§ Assignment
Which lines of the data include the string "that"? List them all.

§ Working data
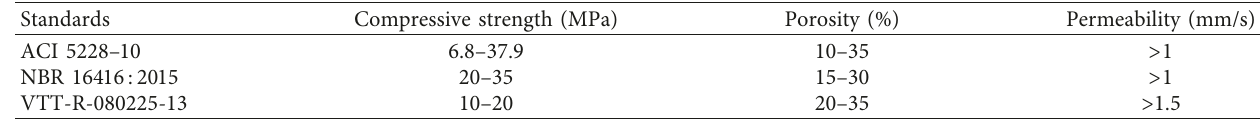
Table 4: Compressive strength, porosity, and permeability from standards.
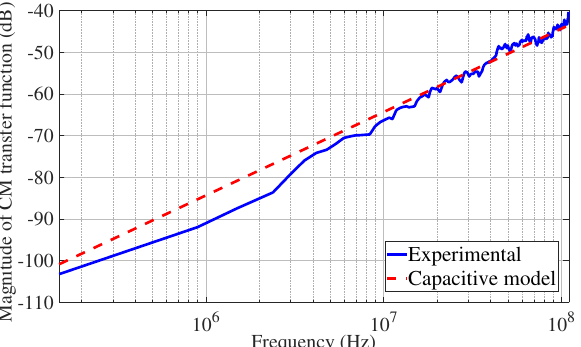
Figure 14. Common-mode transfer function obtained by experimental results (continuous line) and the fitted one (dashed line). The capacitive model is effective in predicting the CM EMI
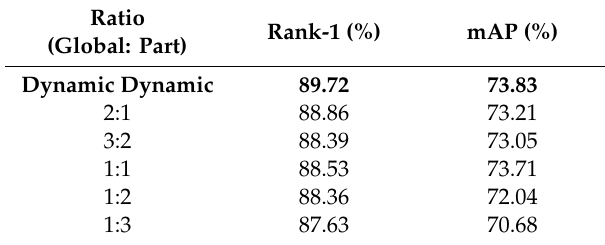
Table 3. Performance with di ff erent loss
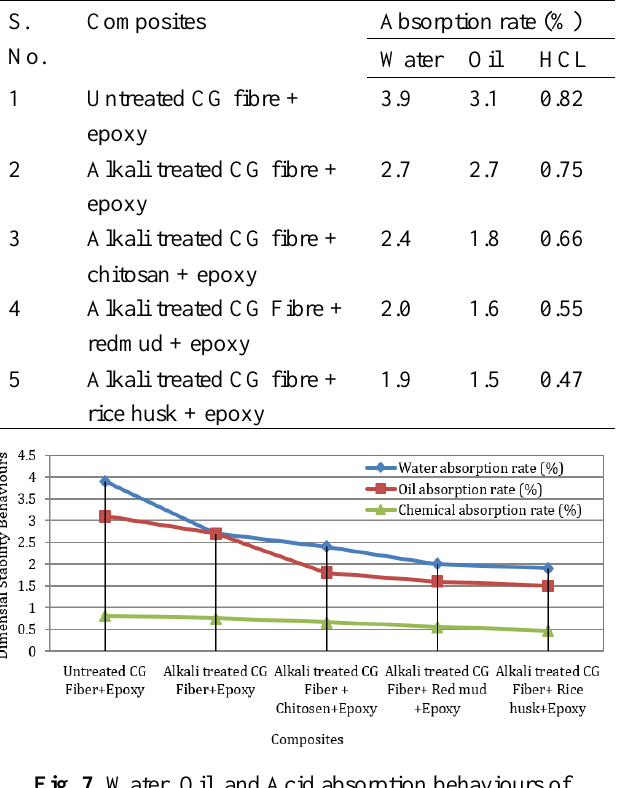
Fig. 7. Water, Oil, and Acid absorption behaviours of Particles-CG-Epoxy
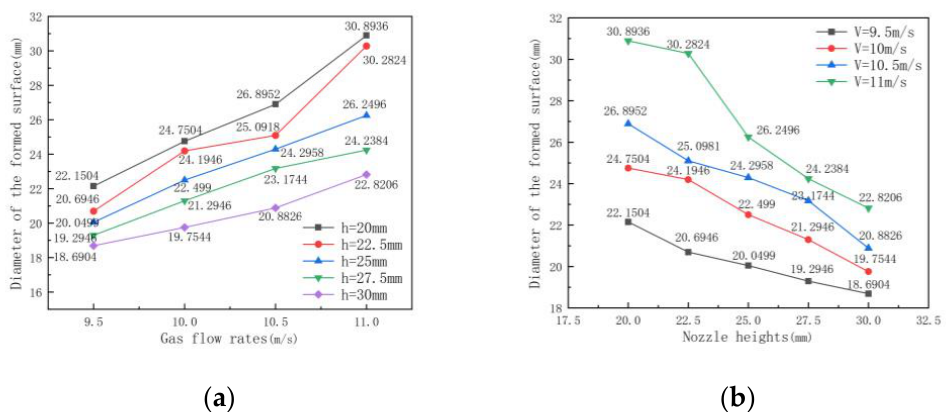
Figure 8. The diameter of the formed surface with different gas flow rates and nozzle heights in simulations. ( a ) is the relationship between the gas flow rate and the diameter of the forming surface. ( b ) is the relationship between the nozzle height and the diameter of the formed surface.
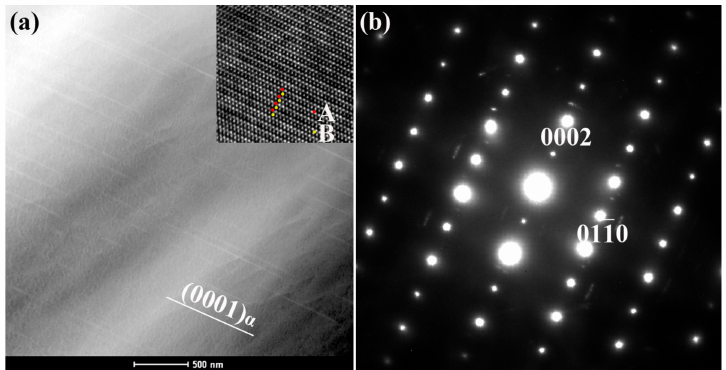
Figure 3. ( a ) High-angle annular dark-field (HAADF) image of the sample aged for 18 h, and the corresponding HRTEM image; and ( b ) SAED pattern taken along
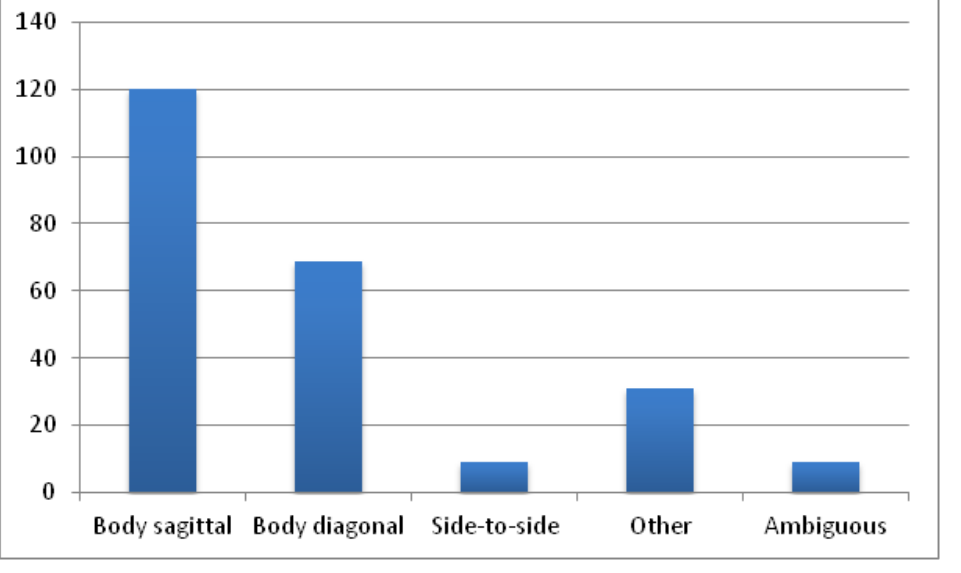
Figure 11. Direction of movement in clauses involving a third to third person referent (number of tokens) Figure 11 indicates that, for clauses involving third to third person arguments, signers most frequently use movement to and from the body on the sagittal axis (n = 120, 50%). The second most frequent category is movement to and from the body diagonally (n = 69, 29%). When ‘body-sagittal’ and ‘body-diagonal’ are combined, this results in a total of 189 tokens (79%) which are articulated to or from the body (either sagittally or diagonally). Movement between two locations in space (side-to-side) is least likely to be used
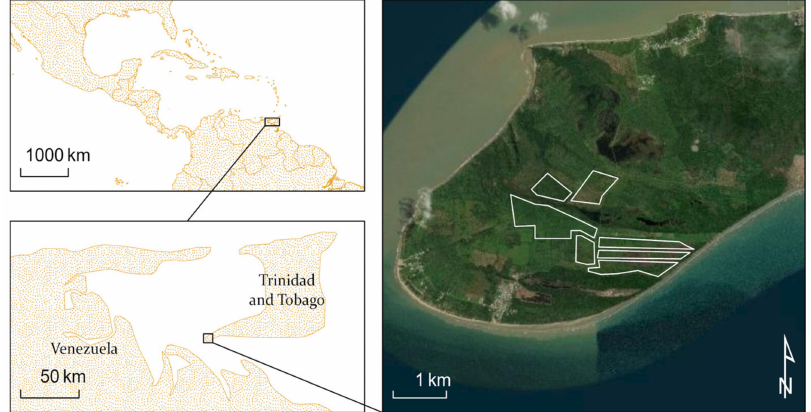
Figure 5. Coconut palm plantation in Trinidad shown in a true color Google Earth image. The area outlined in white was selected for data retrieval from Google Earth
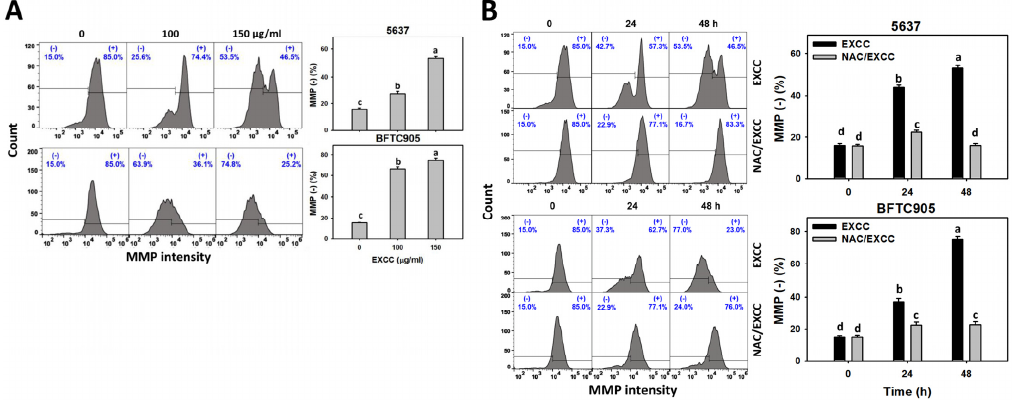
Figure 9. MMP change by EXCC. ( A ) MMP assay of EXCC. Two bladder cancer cell lines (5637 and BFTC905) were tested. Cells were treated with control (0.1% DMSO) and EXCC (100 and 150 μ g/mL) for 48 h. ( −) represents MMP ( − ) population. ( B ) MMP assay of NAC/EXCC. NAC/EXCC is the NAC pretreatment (10 mM, 1 h) coupled with EXCC posttreatment (150 μ g/mL, 24 and 48 h). Statistical lower-case letters were given to each treatment. Non-overlapping letters between different treatments indicate significant results ( p < 0.05). Data, means ± SD ( n = 3). For example (5637 cells in Figure 9B), the EXCC (black color) 0, 24, and 48 h indicating “d, b, and a” show significant results between each other because these letters were non-overlapping. In contrast, EXCC 0 (black color) and NAC/EXCC (gray color) 0 h indicating “d” show nonsignificant results because these letters overlap.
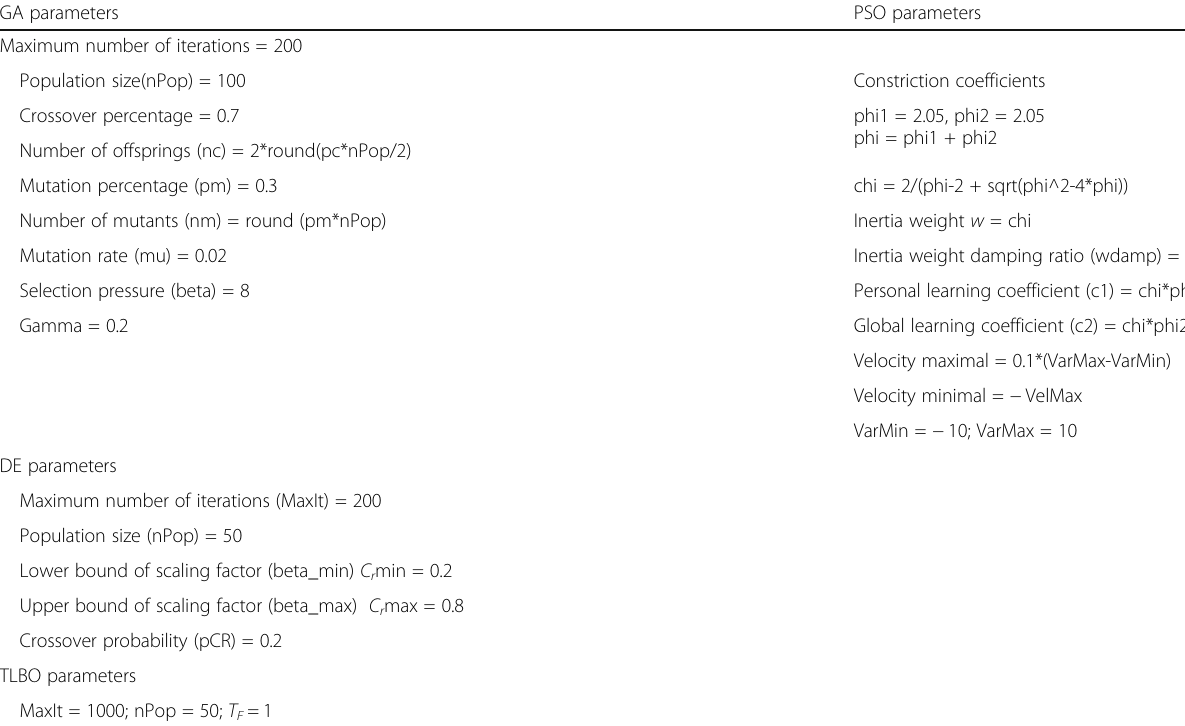
Table 1 The best parameters setting given the best cost solution for all proposed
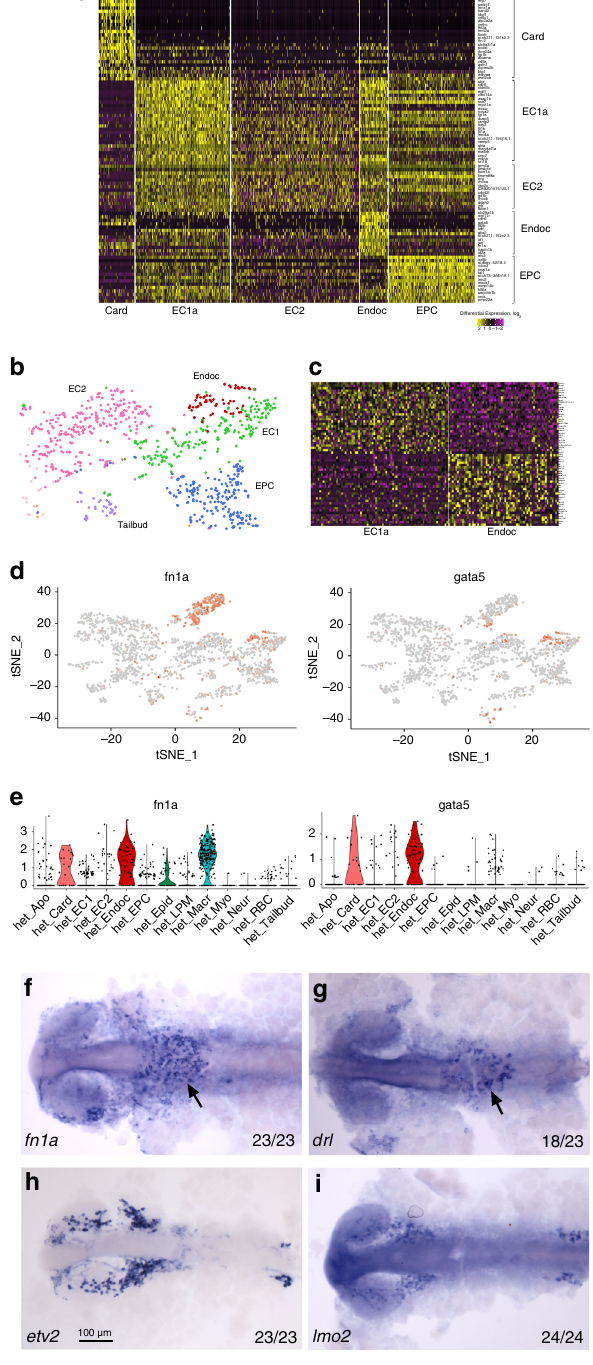
Double heterozygous etv2 ci32Gt/ci33 embryos displayed a signi fi cant increase in GFP + myocytes compared to etv2 ci32Gt + / − embryos (Fig. 3l – n, Supplementary Fig. 11e – h). In addition, GFP expres- sion in skeletal muscle cells was also observed in etv2 y11 − / − mutant embryos crossed into the previously established Tg(-2.3 etv2:GFP) reporter line but not in wild-type Tg(-2.3 etv2:GFP) 14,32 embryos (Fig. 3o). Collectively, these results argue that etv2- expressing progenitors differentiate as skeletal muscle in the absence of Etv2 function.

§ Finished exercise
Figure 11. Direction of movement in clauses involving a third to third person referent (number of tokens) Figure 11 indicates that, for clauses involving third to third person arguments, signers most frequently use movement to and from the body on the sagittal axis (n = 120, 50%). The second most frequent category is movement to and from the body diagonally (n = 69, 29%). When ‘body-sagittal’ and ‘body-diagonal’ are combined, this results in a total of 189 tokens (79%) which are articulated to or from the body (either sagittally or diagonally). Movement between two locations in space (side-to-side) is least likely to be used
Double heterozygous etv2 ci32Gt/ci33 embryos displayed a signi fi cant increase in GFP + myocytes compared to etv2 ci32Gt + / − embryos (Fig. 3l – n, Supplementary Fig. 11e – h). In addition, GFP expres- sion in skeletal muscle cells was also observed in etv2 y11 − / − mutant embryos crossed into the previously established Tg(-2.3 etv2:GFP) reporter line but not in wild-type Tg(-2.3 etv2:GFP) 14,32 embryos (Fig. 3o). Collectively, these results argue that etv2- expressing progenitors differentiate as skeletal muscle in the absence of Etv2 function.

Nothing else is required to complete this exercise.